HP: I think the biggest influence is that from the members' point of view testing is the way Bapak arrived at his answers. We mostly assumed that much of what he said was received from on High. It's not like we saw him entering into debates about issues. He didn't make a decision and then have the members vote about it, or if he did, it was only a rubber-stamp. So now we have members looking at what Bapak modeled and trying to be mini-Bapaks. (Umm, now where could that go wrong?!) Didn't Bapak see that coming? Maybe he should have spent a little more time warning "don't try this at home, kids"! To be fair, he regularly told us how bad our own receiving was, but people have chosen to ignore that.

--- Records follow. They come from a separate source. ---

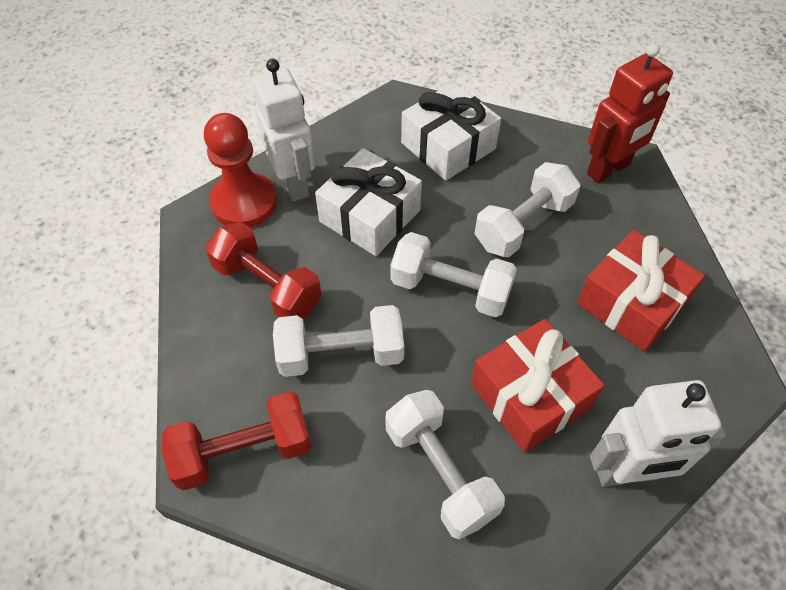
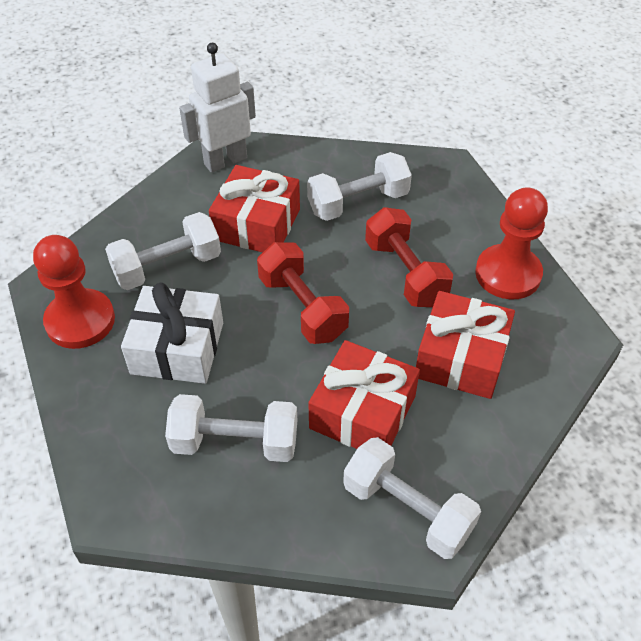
red gift: 2 -> 3
red pawn: 1 -> 2
red robot: 1 -> 0
white gift: 2 -> 1
white robot: 2 -> 1

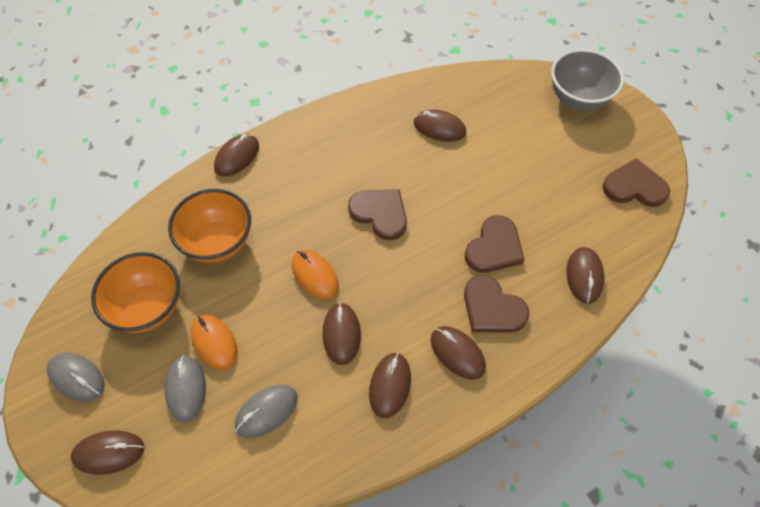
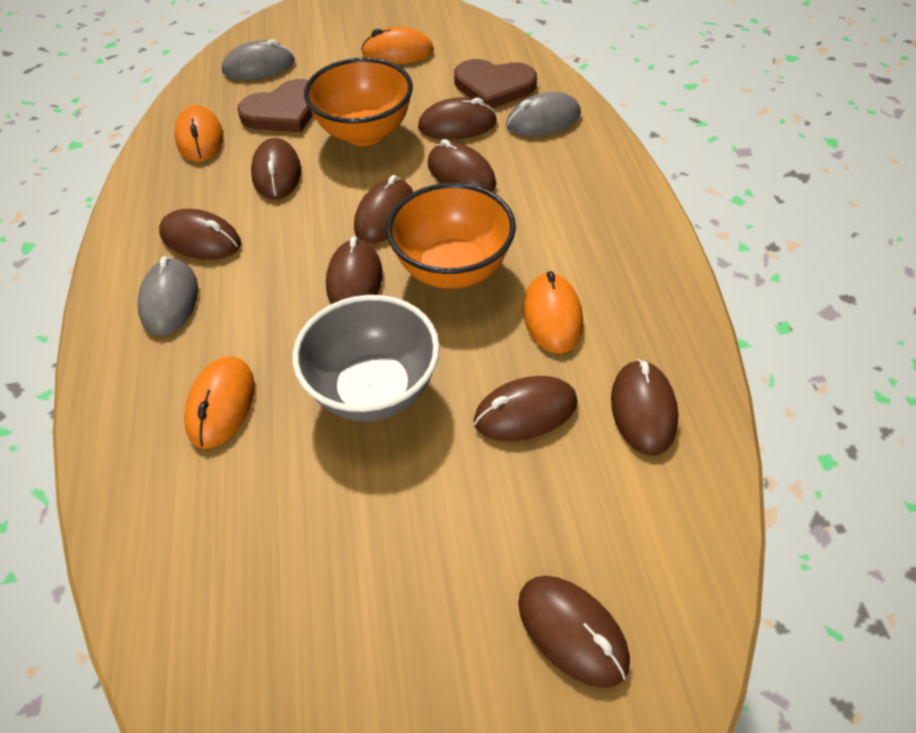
brown heart: 4 -> 2
brown mouse: 7 -> 9
orange mouse: 2 -> 4

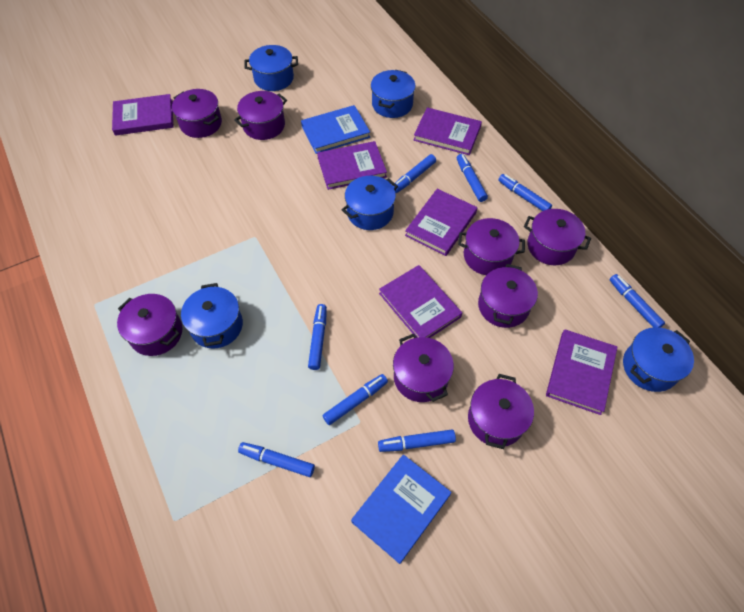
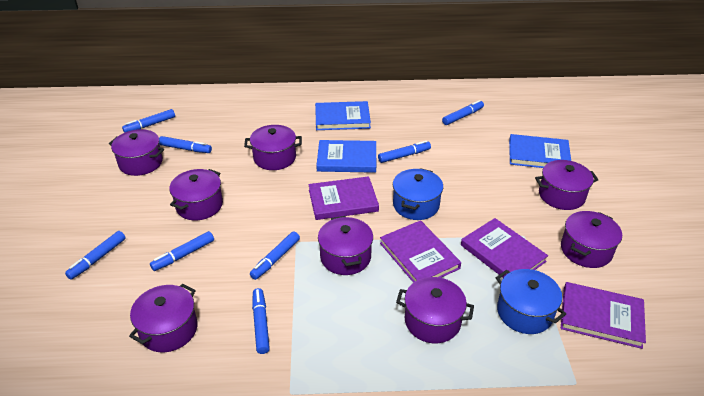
blue book: 2 -> 3
blue pot: 5 -> 2
purple book: 6 -> 4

Anon: I'm willing to 'come out' and see whether any are interested to start a non-Subud latihan group in xxxxx. I anticipate that many of my longtime local cell-mates will feel shocked and 'betrayed' which is unfortunate. But if I continue to do nothing I am colluding with an approach to latihan that's restrictive and seems unsustainable.
Question: Isn't the best protection for the principles a free and open atmosphere where the principles are known and discussed among all those that might be affected by them.
MI: I assume you refer to policies. The protection of the principles is an Association matter. The adoption of the principles is a group matter.
Reply: I don't have much confidence in the survival chances of principles that are followed in a perfunctory way, according to prescription rather than out of conviction.
MI: The survival of the principles is a matter for the Association. If they are followed in a perfunctory way by a group, then the group would risk losing its Association membership.
Question: This week we've pointed out a couple of major turning points in Subud: (1) the decision to elevate Bapak to guru status, and (2) the decision to replace some democratic processes with testing. These have changed the course of Subud, yet have not been adequately discussed, nor voted on by the membership. I'm starting to wonder if there was a group (cabal?) that functioned behind the scenes to bring these about, probably with good intentions, e.g. the membership is losing interest so we have to do something, etc. That's what the Koontz article implies.
MI: How (2) happened is a really good question and I doubt that it can be answered. My own theory is that the developments come from the seductive and encouraged attitude that God is in charge and that therefore proactive action is not needed. In other words the false notion (to my eyes) that the practical world is subject to the same force as the movements in the latihan and all that is needed is to kick back and watch it unfold. In short, a nice lazy, comfy new world where one need do nothing. This view is not peculiar to Subud. Karen Armstrong has clearly outlined the scenario in her discussion of religions and their failure to make a distinction between the temporal and the secular world. "I'm not responsible; God is responsible". So, helpers, as the best intercessors with God, can make all the decisions and I am not responsible.
A final thought
A vital aspect of the way the Association and its groups should present and promote the latihan is that it shouldn't feel like there is anything strange you have to join to do it, or that you are mixing with some secretive and enclosed clique with special ideas, rituals or allegiances; it should feel like latihan is a well-known and respected practice that anyone can try without obligation or commitment, in other words: "Oh, you do latihan? I've heard of that. I might go along and give it a try some time."